All spiritual masters teach us that love is an activity before it is a condition – and that love is all-encompassing.
Page 18


It felt like I was coming off a race track and driving in a school zone. He knew, years before I did, that my speed was my way of suppressing my early childhood anxiety, and that only slowing down could heal it.

Why do you need to use all these words like God and spirituality? It is right here Abdi, all around you, all the time
Page 40


one does not become enlightened by imagining figures of light, but by making the darkness conscious.
Page 51


Ultimately it keeps grace out of our lives because we are using our will power to manipulate every event and person around us.
Page 74


His lesson, which I had begun to learn for myself, is that outside circumstances do not define our internal experience if we can surrender into them.

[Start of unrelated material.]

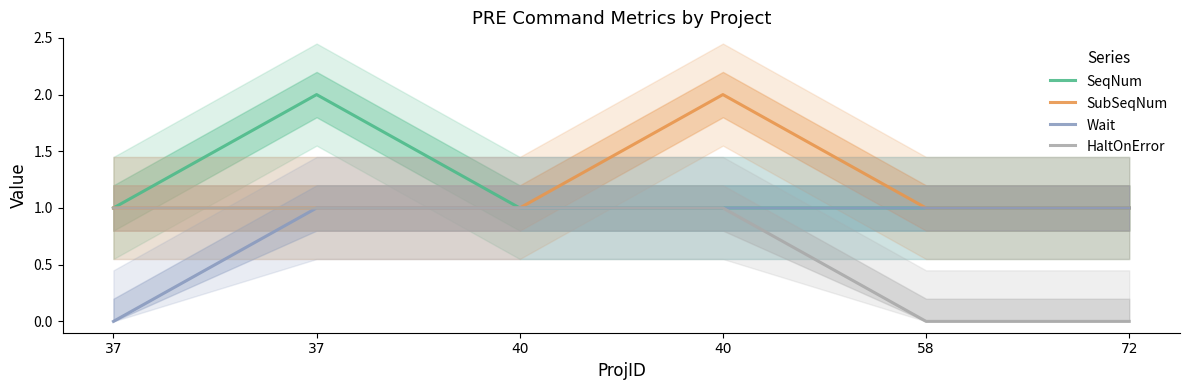

True or false: HaltOnError has more than 2 points higher than both neighbors.

False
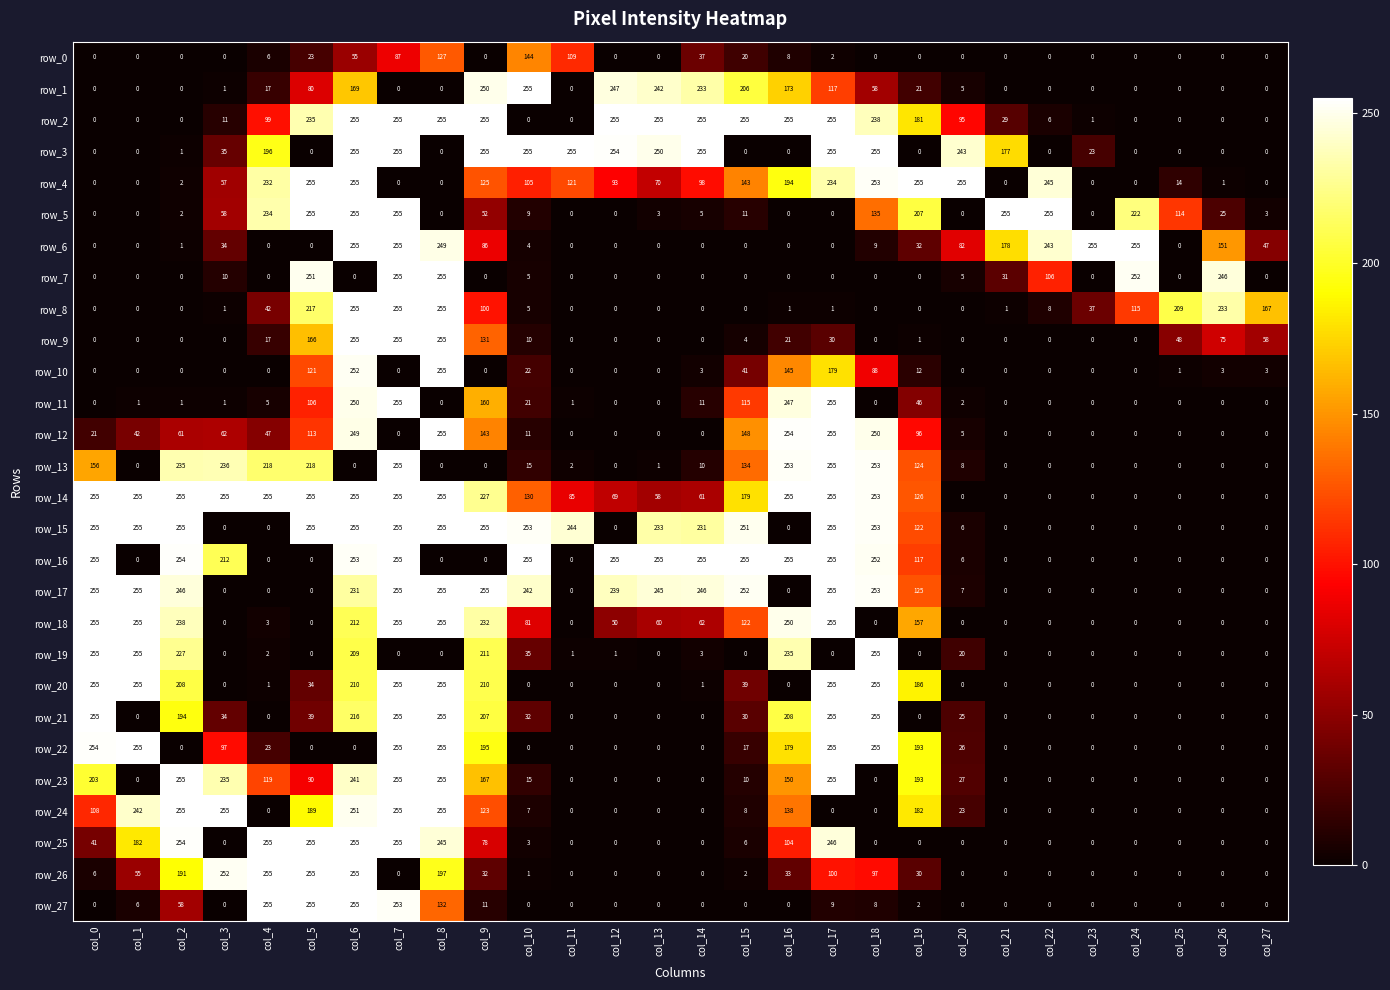

Which series has the largest total across all categories?

row_14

Painful or undesirable situations will always arise; true suffering comes from our ego’s desire to resist life as it is.
Page 77


Note from Pernilla:
I met Abdi in the fall of 2014 and when I arrived in his office the first thing he said was, “It’s time that you stop carrying other people’s anxiety.” In the year that followed, my entrenched codependency patterns reared their ugly heads and I was confronted with a part of myself that I had never even known was there.

A few years later, Abdi said, “When are you going to start writing your book?”I looked at him in surprise. I was not a writer. My expertise was centered around creating crazy good Excel spreadsheets. However, I started writing and collecting notes about life issues and life experiences … and here we are a few years later.

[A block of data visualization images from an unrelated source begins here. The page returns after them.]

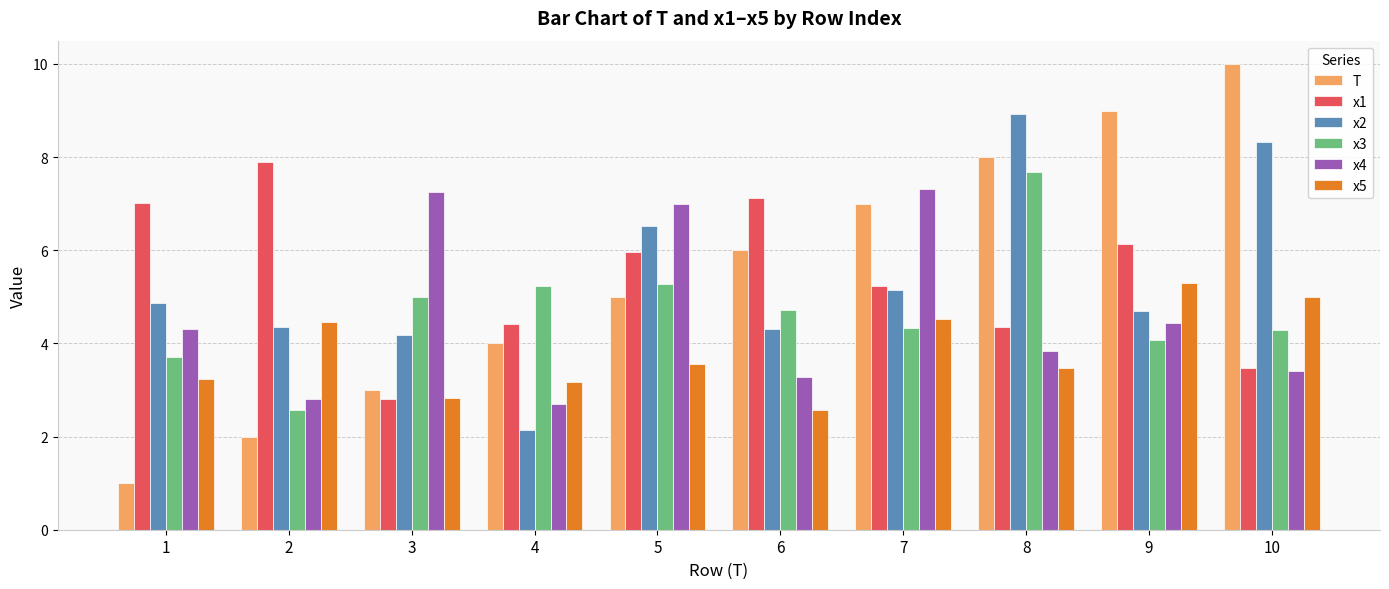

The x5 series shows 4.5 at 2. True or false?

True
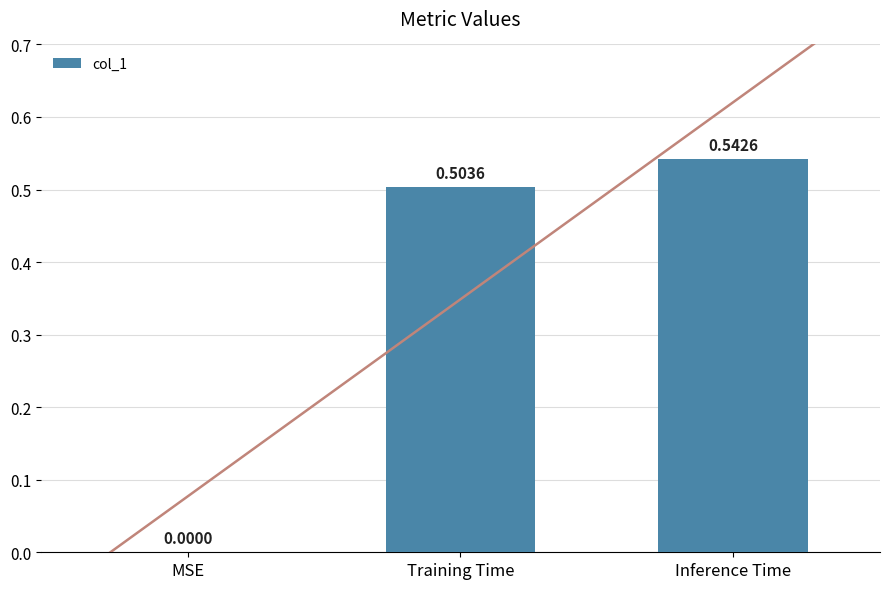

How many distinct data groups are displayed?

1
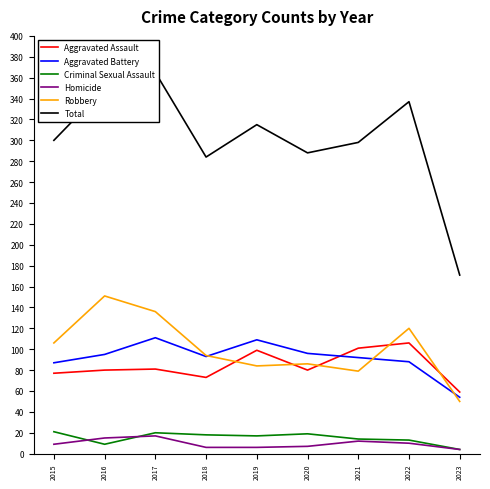

What is the sum of all Homicide values?

86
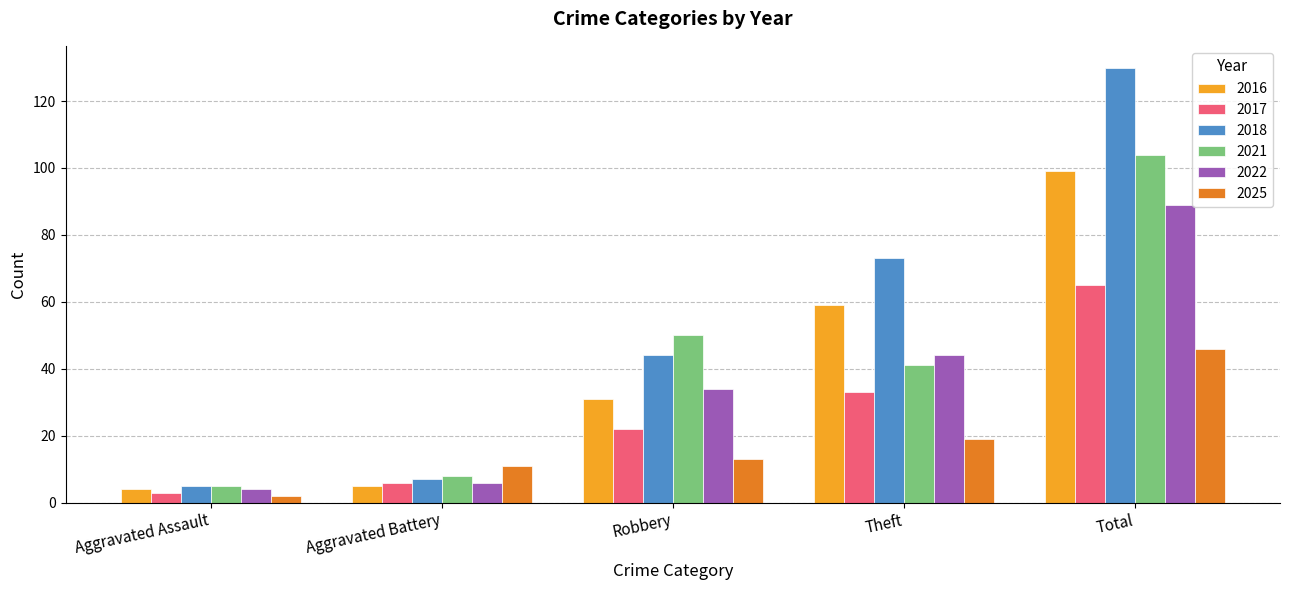

How many groups of bars are there?

5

Sally Kempton is a preeminent meditation teacher of our time.

She is an expert scholar in Hinduism and all Hindu texts especially in Kashmir Shaivisim. Formerly Swami Durgananda, she left monastic life in the 1980’s to teach publicly. She has written several books and is one of the most known and loved spiritual teachers in our time.

Note from Pernilla:

I met Sally at one of her workshops at City Yoga in LA in 2003. She had the most gentle and loving disposition, and I just wanted to always be around her. I was fortunate to have been part of her two year-long “Transformative journey” courses in 2006 and 2007 and many retreats ever since. She is the true representation of unconditional love and transmits intense shakti from her Guru Swami Muktananda.

Sally is the primary building block and foundation in my spiritual journey. Without her, I would have never found and stuck with meditation – the most transformative experience of my life. Without her, I would have been lost without a clue where to go next. Her wealth of knowledge of yogic philosophy and incredible understanding of the human condition is what makes her a force to be reckoned with.  She understands your depth and makes you feel seen, heard, validated, and deeply loved.